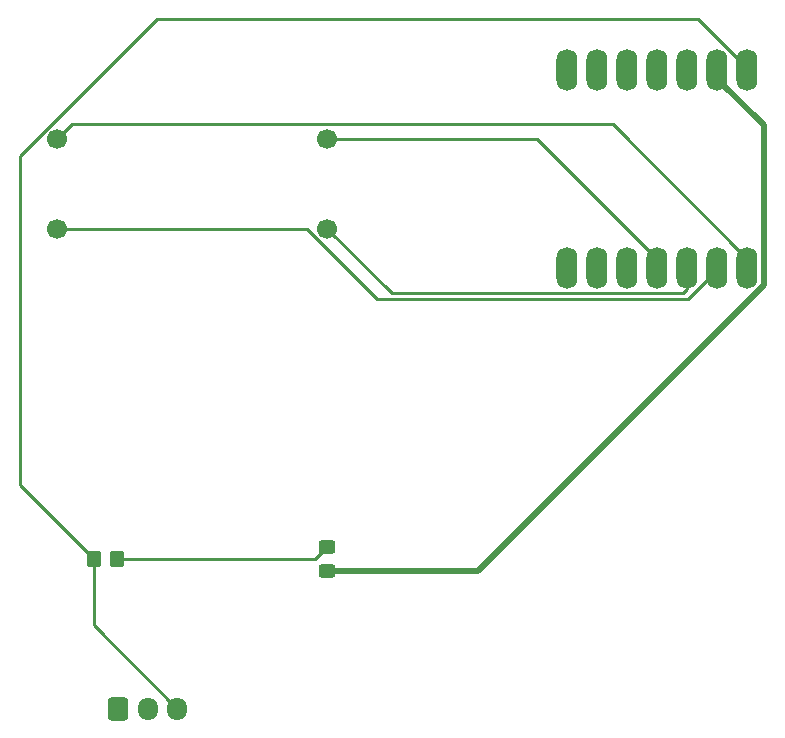
<source format=gbr>
%TF.GenerationSoftware,KiCad,Pcbnew,7.0.10*%
%TF.CreationDate,2024-01-23T18:00:44-08:00*%
%TF.ProjectId,pcb-test-3,7063622d-7465-4737-942d-332e6b696361,rev?*%
%TF.SameCoordinates,Original*%
%TF.FileFunction,Copper,L1,Top*%
%TF.FilePolarity,Positive*%
%FSLAX46Y46*%
G04 Gerber Fmt 4.6, Leading zero omitted, Abs format (unit mm)*
G04 Created by KiCad (PCBNEW 7.0.10) date 2024-01-23 18:00:44*
%MOMM*%
%LPD*%
G01*
G04 APERTURE LIST*
G04 Aperture macros list*
%AMRoundRect*
0 Rectangle with rounded corners*
0 $1 Rounding radius*
0 $2 $3 $4 $5 $6 $7 $8 $9 X,Y pos of 4 corners*
0 Add a 4 corners polygon primitive as box body*
4,1,4,$2,$3,$4,$5,$6,$7,$8,$9,$2,$3,0*
0 Add four circle primitives for the rounded corners*
1,1,$1+$1,$2,$3*
1,1,$1+$1,$4,$5*
1,1,$1+$1,$6,$7*
1,1,$1+$1,$8,$9*
0 Add four rect primitives between the rounded corners*
20,1,$1+$1,$2,$3,$4,$5,0*
20,1,$1+$1,$4,$5,$6,$7,0*
20,1,$1+$1,$6,$7,$8,$9,0*
20,1,$1+$1,$8,$9,$2,$3,0*%
G04 Aperture macros list end*
%TA.AperFunction,ComponentPad*%
%ADD10O,1.778000X3.556000*%
%TD*%
%TA.AperFunction,ComponentPad*%
%ADD11O,1.700000X1.950000*%
%TD*%
%TA.AperFunction,ComponentPad*%
%ADD12RoundRect,0.250000X-0.600000X-0.725000X0.600000X-0.725000X0.600000X0.725000X-0.600000X0.725000X0*%
%TD*%
%TA.AperFunction,SMDPad,CuDef*%
%ADD13RoundRect,0.250000X-0.350000X-0.450000X0.350000X-0.450000X0.350000X0.450000X-0.350000X0.450000X0*%
%TD*%
%TA.AperFunction,ComponentPad*%
%ADD14C,1.700000*%
%TD*%
%TA.AperFunction,SMDPad,CuDef*%
%ADD15RoundRect,0.250000X0.450000X-0.325000X0.450000X0.325000X-0.450000X0.325000X-0.450000X-0.325000X0*%
%TD*%
%TA.AperFunction,Conductor*%
%ADD16C,0.500000*%
%TD*%
%TA.AperFunction,Conductor*%
%ADD17C,0.254000*%
%TD*%
G04 APERTURE END LIST*
D10*
%TO.P,U1,1,GPIO1_A0_D0*%
%TO.N,Net-(U1-GPIO1_A0_D0)*%
X142240000Y-92202000D03*
%TO.P,U1,2,GPIO2_A1_D1*%
%TO.N,Net-(M1--)*%
X139700000Y-92202000D03*
%TO.P,U1,3,GPIO3_A2_D2*%
%TO.N,Net-(U1-GPIO3_A2_D2)*%
X137160000Y-92202000D03*
%TO.P,U1,4,GPIO4_A3_D3*%
%TO.N,Net-(U1-GPIO4_A3_D3)*%
X134620000Y-92202000D03*
%TO.P,U1,5,GPIO4_A3_D3_SDA*%
%TO.N,unconnected-(U1-GPIO4_A3_D3_SDA-Pad5)*%
X132080000Y-92202000D03*
%TO.P,U1,6,GPIO6_A5_D5_SCL*%
%TO.N,unconnected-(U1-GPIO6_A5_D5_SCL-Pad6)*%
X129540000Y-92202000D03*
%TO.P,U1,7,GPIO43_TX_D6*%
%TO.N,unconnected-(U1-GPIO43_TX_D6-Pad7)*%
X127000000Y-92202000D03*
%TO.P,U1,8,5V*%
%TO.N,Net-(SW1-C)*%
X142240000Y-75438000D03*
%TO.P,U1,9,GND*%
%TO.N,GND*%
X139700000Y-75438000D03*
%TO.P,U1,10,3V3*%
%TO.N,unconnected-(U1-3V3-Pad10)*%
X137160000Y-75438000D03*
%TO.P,U1,11,GPIO9_A10_D10_COPI*%
%TO.N,unconnected-(U1-GPIO9_A10_D10_COPI-Pad11)*%
X134620000Y-75438000D03*
%TO.P,U1,12,GPIO8_A9_D9_CIPO*%
%TO.N,unconnected-(U1-GPIO8_A9_D9_CIPO-Pad12)*%
X132080000Y-75438000D03*
%TO.P,U1,13,GPIO7_A8_D8_SCK*%
%TO.N,unconnected-(U1-GPIO7_A8_D8_SCK-Pad13)*%
X129540000Y-75438000D03*
%TO.P,U1,14,GPIO44_D7_RX*%
%TO.N,unconnected-(U1-GPIO44_D7_RX-Pad14)*%
X127000000Y-75438000D03*
%TD*%
D11*
%TO.P,SW1,3,C*%
%TO.N,Net-(SW1-C)*%
X93980000Y-129540000D03*
%TO.P,SW1,2,B*%
%TO.N,VCC*%
X91480000Y-129540000D03*
D12*
%TO.P,SW1,1,A*%
%TO.N,unconnected-(SW1-A-Pad1)*%
X88980000Y-129540000D03*
%TD*%
D13*
%TO.P,R1,1*%
%TO.N,Net-(SW1-C)*%
X86900000Y-116840000D03*
%TO.P,R1,2*%
%TO.N,Net-(D1-A)*%
X88900000Y-116840000D03*
%TD*%
D14*
%TO.P,M1,4*%
%TO.N,Net-(U1-GPIO4_A3_D3)*%
X106680000Y-81280000D03*
%TO.P,M1,3*%
%TO.N,Net-(U1-GPIO3_A2_D2)*%
X106680000Y-88900000D03*
%TO.P,M1,2,-*%
%TO.N,Net-(M1--)*%
X83820000Y-88900000D03*
%TO.P,M1,1*%
%TO.N,Net-(U1-GPIO1_A0_D0)*%
X83820000Y-81280000D03*
%TD*%
D15*
%TO.P,D1,2,A*%
%TO.N,Net-(D1-A)*%
X106680000Y-115815000D03*
%TO.P,D1,1,K*%
%TO.N,GND*%
X106680000Y-117865000D03*
%TD*%
D16*
%TO.N,GND*%
X106680000Y-117865000D02*
X119435999Y-117865000D01*
X143633000Y-93667999D02*
X143633000Y-80133000D01*
X119435999Y-117865000D02*
X143633000Y-93667999D01*
X143633000Y-80133000D02*
X139700000Y-76200000D01*
D17*
%TO.N,Net-(SW1-C)*%
X86900000Y-116840000D02*
X86900000Y-122460000D01*
X86900000Y-122460000D02*
X93980000Y-129540000D01*
%TO.N,Net-(D1-A)*%
X88900000Y-116840000D02*
X105655000Y-116840000D01*
X105655000Y-116840000D02*
X106680000Y-115815000D01*
%TO.N,Net-(SW1-C)*%
X86900000Y-116840000D02*
X80670776Y-110610776D01*
X80670776Y-110610776D02*
X80670776Y-82688327D01*
X80670776Y-82688327D02*
X92239103Y-71120000D01*
X92239103Y-71120000D02*
X138067051Y-71120000D01*
X138067051Y-71120000D02*
X142240000Y-75292949D01*
X142240000Y-75292949D02*
X142240000Y-76200000D01*
%TO.N,Net-(M1--)*%
X83820000Y-88900000D02*
X104939103Y-88900000D01*
X104939103Y-88900000D02*
X110908102Y-94868999D01*
X110908102Y-94868999D02*
X137178052Y-94868999D01*
X137178052Y-94868999D02*
X139700000Y-92347051D01*
X139700000Y-92347051D02*
X139700000Y-91440000D01*
%TO.N,Net-(U1-GPIO1_A0_D0)*%
X83820000Y-81280000D02*
X85051000Y-80049000D01*
X85051000Y-80049000D02*
X130849000Y-80049000D01*
X130849000Y-80049000D02*
X142240000Y-91440000D01*
%TO.N,Net-(U1-GPIO3_A2_D2)*%
X106680000Y-88900000D02*
X112141000Y-94361000D01*
X112141000Y-94361000D02*
X136779000Y-94361000D01*
X136779000Y-94361000D02*
X137160000Y-93980000D01*
X137160000Y-93980000D02*
X137160000Y-91440000D01*
%TO.N,Net-(U1-GPIO4_A3_D3)*%
X106680000Y-81280000D02*
X124460000Y-81280000D01*
X124460000Y-81280000D02*
X134620000Y-91440000D01*
%TD*%
M02*

</source>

* _Work order_: Print exactly the stretch of lines beginning with the one that holds "X110908102Y-94868999D02*" and ending at the last line above.

* _Output_:
X110908102Y-94868999D02*
X137178052Y-94868999D01*
X137178052Y-94868999D02*
X139700000Y-92347051D01*
X139700000Y-92347051D02*
X139700000Y-91440000D01*
%TO.N,Net-(U1-GPIO1_A0_D0)*%
X83820000Y-81280000D02*
X85051000Y-80049000D01*
X85051000Y-80049000D02*
X130849000Y-80049000D01*
X130849000Y-80049000D02*
X142240000Y-91440000D01*
%TO.N,Net-(U1-GPIO3_A2_D2)*%
X106680000Y-88900000D02*
X112141000Y-94361000D01*
X112141000Y-94361000D02*
X136779000Y-94361000D01*
X136779000Y-94361000D02*
X137160000Y-93980000D01*
X137160000Y-93980000D02*
X137160000Y-91440000D01*
%TO.N,Net-(U1-GPIO4_A3_D3)*%
X106680000Y-81280000D02*
X124460000Y-81280000D01*
X124460000Y-81280000D02*
X134620000Y-91440000D01*
%TD*%
M02*

</source>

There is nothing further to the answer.